-- start Page extract --

Re: analyzing query results

From: "Lonni J Friedman" <netllama(at)gmail(dot)com>
To: "Tom Lane" <tgl(at)sss(dot)pgh(dot)pa(dot)us>
Cc: pgsql-novice(at)postgresql(dot)org
Subject: Re: analyzing query results
Date: 2007-08-13 20:02:15
Message-ID: 7c1574a90708131302l74fe01e7h804623030a433dfb@mail.gmail.com
Views: Raw Message | Whole Thread | Download mbox | Resend email
Thread:
Lists: pgsql-novice

On 8/10/07, Tom Lane <tgl(at)sss(dot)pgh(dot)pa(dot)us> wrote:
> "Lonni J Friedman" <netllama(at)gmail(dot)com> writes:
> > select subtest,os,arch,info FROM ${table} WHERE (SELECT now() -
> > interval '24 hours' < date_created::timestamp)='t' AND
> > current_status='FAILED' ;
>
> > My problem is that I can't think of a non-trivial way to adjust the
> > SQL query so that it will only capture the last time the subtest ran,
> > in the event that it ran multiple times during a 24 hour window.

-- end Page extract --

Short task:
Answer these questions about the mailing-list message above:
1. On what date did Tom Lane write the message that is quoted?
2. What value of current_status does the quoted query filter for?
3. Which mailing list is the message copied to?

-- start Available data --

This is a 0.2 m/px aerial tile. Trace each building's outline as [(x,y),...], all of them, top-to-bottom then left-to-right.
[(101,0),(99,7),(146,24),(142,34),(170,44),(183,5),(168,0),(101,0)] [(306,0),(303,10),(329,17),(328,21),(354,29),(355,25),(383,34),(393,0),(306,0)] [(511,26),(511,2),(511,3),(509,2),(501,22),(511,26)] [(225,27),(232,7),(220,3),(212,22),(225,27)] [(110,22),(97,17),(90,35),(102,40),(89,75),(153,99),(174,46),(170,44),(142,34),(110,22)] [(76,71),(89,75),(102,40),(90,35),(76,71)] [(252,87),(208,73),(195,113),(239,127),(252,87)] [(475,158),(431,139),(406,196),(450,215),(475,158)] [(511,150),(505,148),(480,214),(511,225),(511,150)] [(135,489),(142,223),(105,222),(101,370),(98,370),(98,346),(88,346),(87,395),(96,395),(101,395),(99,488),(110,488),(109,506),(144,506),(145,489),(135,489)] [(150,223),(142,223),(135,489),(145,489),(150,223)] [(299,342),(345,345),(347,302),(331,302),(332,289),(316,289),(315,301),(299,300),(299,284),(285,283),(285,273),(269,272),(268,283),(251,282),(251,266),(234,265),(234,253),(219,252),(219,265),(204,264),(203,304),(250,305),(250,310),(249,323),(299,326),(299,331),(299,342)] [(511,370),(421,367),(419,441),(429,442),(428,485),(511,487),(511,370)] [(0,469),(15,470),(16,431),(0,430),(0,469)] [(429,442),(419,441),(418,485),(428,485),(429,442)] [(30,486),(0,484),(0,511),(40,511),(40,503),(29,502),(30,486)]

-- end Available data --

Solution for this task:
1. 8/10/07
2. FAILED
3. pgsql-novice